In all cases, G should be given as an edge list (vertices should be represented by zero-indexed integers), which includes ```(a, b)``` and ```(b, a)``` for undirected edges $a - b$ and only ```(a, b)``` for directed edges $a \rightarrow b$. E.g.

```python
import cliquepicking as cp

edges = [(0, 1), (1, 0), (1, 2), (2, 1), (0, 3), (2, 3)]
print(cp.mec_size(edges))
```

computes the MEC size for the graph with edges $0 - 1 - 2$ and $0 \rightarrow 3 \leftarrow 2$ and hence the code should print out ```3```.

For a more involved example (Example 3 from the AAAI paper), which illustrates use with networkx, see:

```python
import cliquepicking as cp
import networkx as nx

G = nx.DiGraph()
G.add_edge(0, 1)
G.add_edge(1, 0)
G.add_edge(0, 2)
G.add_edge(2, 0)
G.add_edge(1, 2)
G.add_edge(2, 1)
G.add_edge(1, 3)
G.add_edge(3, 1)
G.add_edge(1, 4)
G.add_edge(4, 1)
G.add_edge(1, 5)
G.add_edge(5, 1)
G.add_edge(2, 3)
G.add_edge(3, 2)
G.add_edge(2, 4)
G.add_edge(4, 2)
G.add_edge(2, 5)
G.add_edge(5, 2)
G.add_edge(3, 4)
G.add_edge(4, 3)
G.add_edge(4, 5)
G.add_edge(5, 4)
print(cp.mec_size(list(G.edges)))
sample_dags = cp.mec_sample_dags(list(G.edges), 5)
for dag in sample_dags:
    print(nx.DiGraph(dag))
sample_orders = cp.mec_sample_orders(list(G.edges), 5)
for order in sample_orders:
    print(order)
```

## Time Complexity
The counting procedure has worst-case run-time $n^3$, with $n$ denoting the number of vertices of the input graph.

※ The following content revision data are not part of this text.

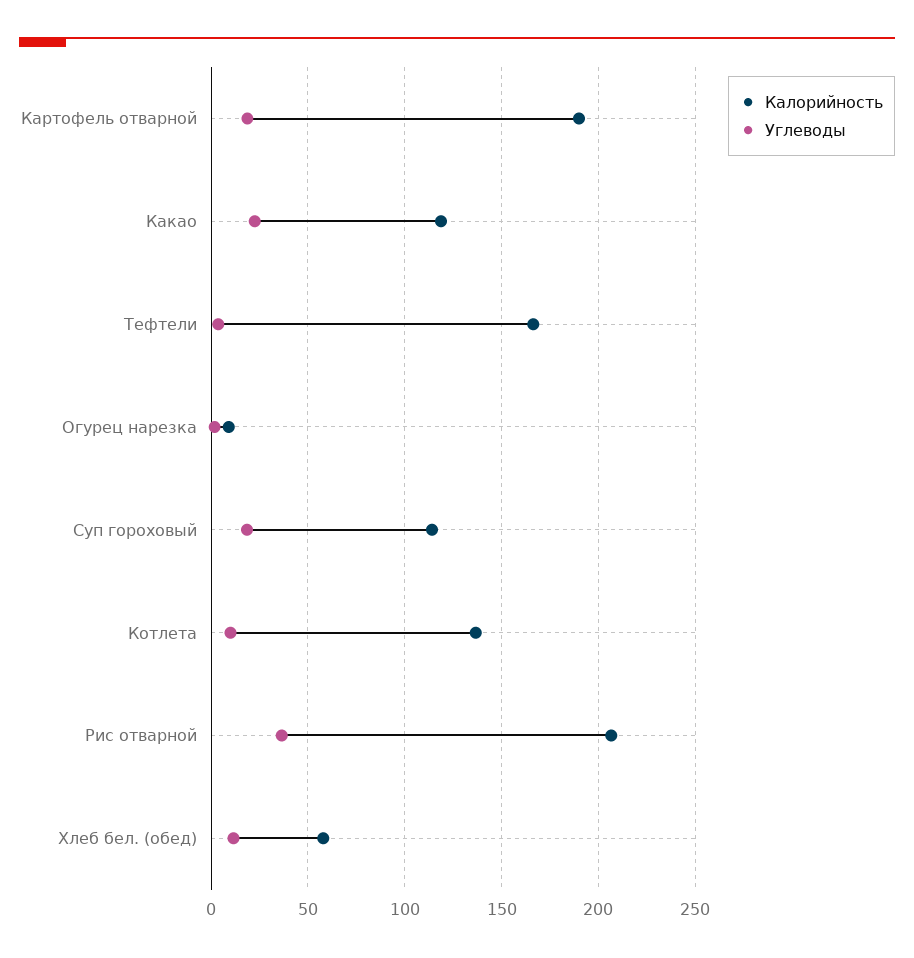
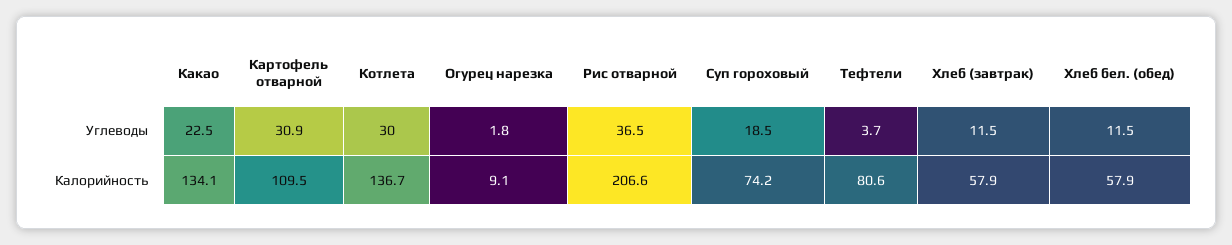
Калорийность, Картофель отварной: 190 -> 109.5
Углеводы, Картофель отварной: 20 -> 30.9
Калорийность, Какао: 120 -> 134.1
Калорийность, Тефтели: 165 -> 80.6
Калорийность, Суп гороховый: 115 -> 74.2
Углеводы, Котлета: 10 -> 30
Углеводы, Хлеб (завтрак): none -> 11.5
Калорийность, Хлеб (завтрак): none -> 57.9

This improves the asymptotic complexity from the literature based on the comment at the bottom of page 80 in my [thesis](https://mwien.github.io/thesis.pdf). That is, each recursive call is associated with a subtree of the clique-tree of $G$ shaving off a factor of $n$. By using global memoization the computations of function $\phi$ are also possible in this run-time. The general procedure is identical to the published algorithm. There are a few additional practical optimizations that do not further improve the worst-case run-time but make the algorithm faster in practice compared to previous implementations.